§ **PROMPT**
Pull out each line of the records holding the string "mobile".

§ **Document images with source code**
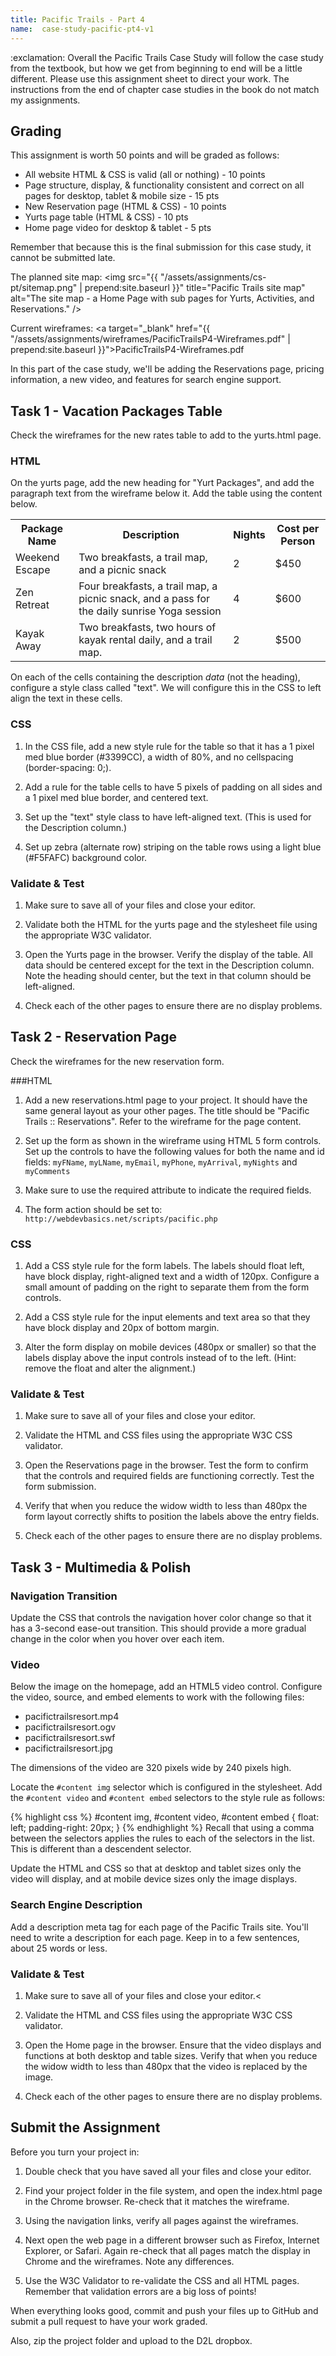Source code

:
 ```yaml
---
title: Pacific Trails - Part 4
name:  case-study-pacific-pt4-v1
---
```


<div class="alert alert-danger" role="alert">
  :exclamation: Overall the Pacific Trails Case Study will follow the case study from the textbook, but how we get from beginning to end will be a little different. Please use this assignment sheet to direct your work. The instructions from the end of chapter case studies in the book do not match my assignments.
</div>

## Grading
This assignment is worth 50 points and will be graded as follows:

- All website HTML &amp; CSS is valid (all or nothing) - 10 points
- Page structure, display, &amp; functionality consistent and correct on all pages for desktop, tablet &amp; mobile size - 15 pts
- New Reservation page (HTML &amp; CSS) - 10 points
- Yurts page table (HTML &amp; CSS) - 10 pts
- Home page video for desktop &amp; tablet - 5 pts

Remember that because this is the final submission for this case study, it cannot be submitted late.

The planned site map:
<img src="{{ "/assets/assignments/cs-pt/sitemap.png" | prepend:site.baseurl }}" title="Pacific Trails site map"
      alt="The site map - a Home Page with sub pages for Yurts, Activities, and Reservations." />

Current wireframes:
<a target="_blank" href="{{ "/assets/assignments/wireframes/PacificTrailsP4-Wireframes.pdf" | prepend:site.baseurl }}">PacificTrailsP4-Wireframes.pdf</a>

In this part of the case study, we'll be adding the Reservations page, pricing information, a new video, and features for search engine support.

## Task 1 - Vacation Packages Table
Check the wireframes for the new rates table to add to the yurts.html page.

### HTML
On the yurts page, add the new heading for "Yurt Packages", and add the paragraph text from the wireframe below it.  Add the table using the content below.
  <table>
  <tbody>
  <tr><th>Package Name</th><th>Description</th><th>Nights</th><th>Cost per Person</th></tr>
  <tr>
      <td>Weekend Escape</td>
      <td>Two breakfasts, a trail map, and a picnic snack</td>
      <td>2</td>
      <td>$450</td>
  </tr>
  <tr>
      <td>Zen Retreat</td>
      <td>Four breakfasts, a trail map, a picnic snack, and a pass for the daily sunrise Yoga session</td>
      <td>4</td>
      <td>$600</td>
  </tr>
  <tr>
      <td>Kayak Away</td>
      <td>Two breakfasts, two hours of kayak rental daily, and a trail map.</td>
      <td>2</td>
      <td>$500</td>
  </tr>
  </tbody>
  </table>

On each of the cells containing the description *data* (not the heading), configure a style class called "text".  We will configure this in the CSS to left align the text in these cells.

### CSS

1. In the CSS file, add a new style rule for the table so that it has a 1 pixel med blue border (#3399CC), a width of 80%, and no cellspacing (border-spacing: 0;).

2. Add a rule for the table cells to have 5 pixels of padding on all sides and a 1 pixel med blue border, and centered text.

3. Set up the "text" style class to have left-aligned text.  (This is used for the Description column.)

4. Set up zebra (alternate row) striping on the table rows using a light blue (#F5FAFC) background color.

### Validate & Test
1. Make sure to save all of your files and close your editor.

2. Validate both the HTML for the yurts page and the stylesheet file using the appropriate W3C validator.

3. Open the Yurts page in the browser. Verify the display of the table.  All data should be centered except for the text in the Description column.  Note the heading should center, but the text in that column should be left-aligned.

4. Check each of the other pages to ensure there are no display problems.


## Task 2 - Reservation Page
Check the wireframes for the new reservation form.

###HTML
1. Add a new reservations.html page to your project.  It should have the same general layout as your other pages.  The title should be "Pacific Trails :: Reservations".  Refer to the wireframe for the page content.

2. Set up the form as shown in the wireframe using HTML 5 form controls.  Set up the controls to have the following values for both the name and id fields:  `myFName`, `myLName`, `myEmail`, `myPhone`, `myArrival`, `myNights` and `myComments`

3. Make sure to use the required attribute to indicate the required fields.

4. The form action should be set to: `http://webdevbasics.net/scripts/pacific.php`


### CSS

1. Add a CSS style rule for the form labels.  The labels should float left, have block display, right-aligned text and a width of 120px.  Configure a small amount of padding on the right to separate them from the form controls.

2. Add a CSS style rule for the input elements and text area so that they have block display and 20px of bottom margin.

3. Alter the form display on mobile devices (480px or smaller) so that the labels display above the input controls instead of to the left. (Hint: remove the float and alter the alignment.)


### Validate &amp; Test

1. Make sure to save all of your files and close your editor.

2. Validate the HTML and CSS files using the appropriate W3C CSS validator.

3. Open the Reservations page in the browser. Test the form to confirm that the controls and required fields are functioning correctly. Test the form submission.

4. Verify that when you reduce the widow width to less than 480px the form layout correctly shifts to position the labels above the entry fields.

5. Check each of the other pages to ensure there are no display problems.


## Task 3 - Multimedia & Polish

### Navigation Transition
Update the CSS that controls the navigation hover color change so that it has a 3-second ease-out transition.  This should provide a more gradual change in the color when you hover over each item.

### Video

Below the image on the homepage, add an HTML5 video control.  Configure the video, source, and embed elements to work with the following files:

- pacifictrailsresort.mp4
- pacifictrailsresort.ogv
- pacifictrailsresort.swf
- pacifictrailsresort.jpg

The dimensions of the video are 320 pixels wide by 240 pixels high.

Locate the `#content img` selector which is configured in the stylesheet. Add the `#content video` and `#content embed` selectors to the style rule as follows:  

{% highlight css %}
  #content img, #content video, #content embed {
      float: left;
      padding-right: 20px;
  }
{% endhighlight  %}
Recall that using a comma between the selectors applies the rules to each of the selectors in the list.  This is different than a descendent selector.

Update the HTML and CSS so that at desktop and tablet sizes only the video will display, and at mobile device sizes only the image displays.

### Search Engine Description
Add a description meta tag for each page of the Pacific Trails site.  You'll need to write a description for each page.  Keep in to a few sentences, about 25 words or less.


### Validate & Test

1. Make sure to save all of your files and close your editor.<

2. Validate the HTML and CSS files using the appropriate W3C CSS validator.

3. Open the Home page in the browser. Ensure that the video displays and functions at both desktop and table sizes.  Verify that when you reduce the widow width to less than 480px that the video is replaced by the image.

4. Check each of the other pages to ensure there are no display problems.



## Submit the Assignment
Before you turn your project in:

1. Double check that you have saved all your files and close your editor.

2. Find your project folder in the file system, and open the index.html page in the Chrome browser. Re-check that it matches the wireframe.

3. Using the navigation links, verify all pages against the wireframes.

4. Next open the web page in a different browser such as Firefox, Internet Explorer, or Safari. Again re-check that all pages match the display in Chrome and the wireframes.  Note any differences.

5. Use the W3C Validator to re-validate the CSS and all HTML pages.  Remember that validation errors are a big loss of points!


When everything looks good, commit and push your files up to GitHub and submit a pull request to have your work graded.  

Also, zip the project folder and upload to the D2L dropbox.

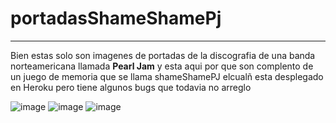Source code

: # portadasShameShamePj

---

Bien estas solo son imagenes de portadas de la discografia de una banda norteamericana llamada **Pearl Jam** y 
esta aqui por que son complento de un juego de memoria que se llama shameShamePJ elcualñ esta desplegado en Heroku pero tiene algunos bugs
que todavia no arreglo

![image](https://user-images.githubusercontent.com/89219507/170886457-bac54029-67cd-46b4-8398-b508be3cfa56.png)
![image](https://user-images.githubusercontent.com/89219507/170886532-ca5310b1-2621-45b8-bcdf-d0718532808f.png)
![image](https://user-images.githubusercontent.com/89219507/170886601-0dad0e4a-b5f4-4416-9376-ea116db15500.png)
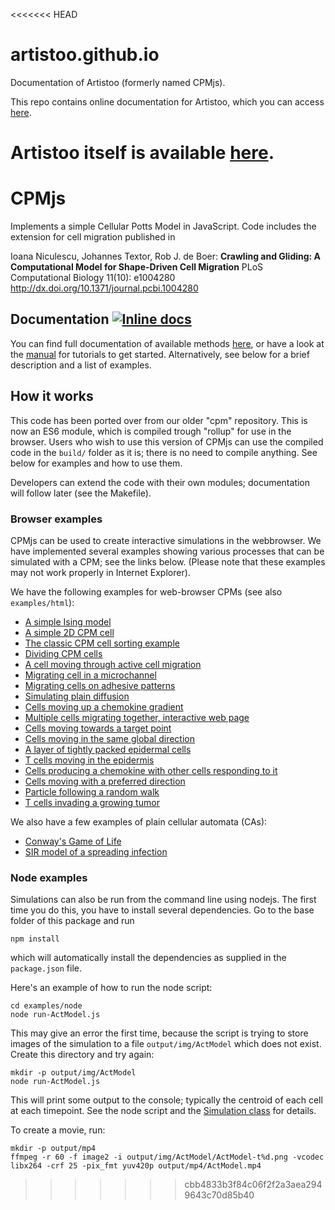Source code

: <<<<<<< HEAD
# artistoo.github.io
Documentation of Artistoo (formerly named CPMjs).

This repo contains online documentation for Artistoo, which you can access [here](https://ingewortel.github.io/artistoo.github.io/).

Artistoo itself is available [here](https://github.com/ingewortel/artistoo).
=======
# CPMjs

Implements a simple Cellular Potts Model in JavaScript. Code includes the extension for cell migration published in 

Ioana Niculescu, Johannes Textor, Rob J. de Boer:
__Crawling and Gliding: A Computational Model for Shape-Driven Cell Migration__
PLoS Computational Biology 11(10): e1004280
http://dx.doi.org/10.1371/journal.pcbi.1004280

## Documentation [![Inline docs](http://inch-ci.org/github/ingewortel/cpmjs.svg?branch=master)](http://inch-ci.org/github/ingewortel/cpmjs)

You can find full documentation of available methods 
[here](https://ingewortel.github.io/cpmjs.github.io/identifiers.html), or have a look at
the [manual](https://ingewortel.github.io/cpmjs.github.io/manual/index.html) for tutorials 
to get started. Alternatively, see below for a brief description and a list of examples.


## How it works

This code has been ported over from our older "cpm" repository. This is now an ES6 module, 
which is compiled trough "rollup" for use in the browser. Users who wish to use this version
of CPMjs can use the compiled code in the `build/` folder as it is; there is no
need to compile anything. See below for examples and how to use them.

Developers can extend the code with their own modules; documentation will follow later
(see the Makefile).

### Browser examples

CPMjs can be used to create interactive simulations in the webbrowser. We have implemented
several examples showing various processes that can be simulated with a CPM; see the
links below. (Please note that these examples may not work properly in Internet Explorer). 

We have the following examples for web-browser CPMs (see also `examples/html`):

* [A simple Ising model](https://ingewortel.github.io/cpmjs.github.io/examples/IsingModel.html)
* [A simple 2D CPM cell](https://ingewortel.github.io/cpmjs.github.io/examples/SingleCell.html)
* [The classic CPM cell sorting example](https://ingewortel.github.io/cpmjs.github.io/examples/Cellsorting.html)
* [Dividing CPM cells](https://ingewortel.github.io/cpmjs.github.io/examples/CellDivision.html)
* [A cell moving through active cell migration](https://ingewortel.github.io/cpmjs.github.io/examples/ActModel.html)
* [Migrating cell in a microchannel](https://ingewortel.github.io/cpmjs.github.io/examples/Microchannel.html)
* [Migrating cells on adhesive patterns](https://ingewortel.github.io/cpmjs.github.io/examples/ActOnMicroPattern.html)
* [Simulating plain diffusion](https://ingewortel.github.io/cpmjs.github.io/examples/Diffusion.html)
* [Cells moving up a chemokine gradient](https://ingewortel.github.io/cpmjs.github.io/examples/Chemotaxis.html)
* [Multiple cells migrating together, interactive web page](https://ingewortel.github.io/cpmjs.github.io/examples/CollectiveMigration.html)
* [Cells moving towards a target point](https://ingewortel.github.io/cpmjs.github.io/examples/DirectedMotionTargetPoint.html)
* [Cells moving in the same global direction](https://ingewortel.github.io/cpmjs.github.io/examples/DirectedMotionLinear.html)
* [A layer of tightly packed epidermal cells](https://ingewortel.github.io/cpmjs.github.io/examples/Epidermis.html)
* [T cells moving in the epidermis](https://ingewortel.github.io/cpmjs.github.io/examples/EpidermisWithTCells.html)
* [Cells producing a chemokine with other cells responding to it](https://ingewortel.github.io/cpmjs.github.io/examples/ManyCellsDiffusion.html)
* [Cells moving with a preferred direction](https://ingewortel.github.io/cpmjs.github.io/examples/ManyCellsPrefDir.html)
* [Particle following a random walk](https://ingewortel.github.io/cpmjs.github.io/examples/RandomWalk.html)
* [T cells invading a growing tumor](https://ingewortel.github.io/cpmjs.github.io/examples/CancerInvasion.html)

We also have a few examples of plain cellular automata (CAs):

* [Conway's Game of Life](https://ingewortel.github.io/cpmjs.github.io/examples/GameOfLife.html)
* [SIR model of a spreading infection](https://ingewortel.github.io/cpmjs.github.io/examples/SIR.html)

### Node examples

Simulations can also be run from the command line using nodejs. The first time you do this,
you have to install several dependencies. Go to the base folder of this package and run

```
npm install
```

which will automatically install the dependencies as supplied in the `package.json` file.

Here's an example of how to run the node script:

```
cd examples/node
node run-ActModel.js
```

This may give an error the first time, because the script is trying to store images of
the simulation to a file `output/img/ActModel` which does not exist. Create this directory
and try again:

``` 
mkdir -p output/img/ActModel
node run-ActModel.js
```

This will print some output to the console; typically the centroid of each 
cell at each timepoint. See the node script and the 
[Simulation class](https://ingewortel.github.io/cpmjs.github.io/class/src/simulation/Simulation.js~Simulation.html)
for details.


To create a movie, run:
```
mkdir -p output/mp4
ffmpeg -r 60 -f image2 -i output/img/ActModel/ActModel-t%d.png -vcodec libx264 -crf 25 -pix_fmt yuv420p output/mp4/ActModel.mp4
```
>>>>>>> cbb4833b3f84c06f2f2a3aea2949643c70d85b40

§ **EXPECTED OUTPUT**
- Page structure, display, &amp; functionality consistent and correct on all pages for desktop, tablet &amp; mobile size - 15 pts
3. Alter the form display on mobile devices (480px or smaller) so that the labels display above the input controls instead of to the left. (Hint: remove the float and alter the alignment.)
Update the HTML and CSS so that at desktop and tablet sizes only the video will display, and at mobile device sizes only the image displays.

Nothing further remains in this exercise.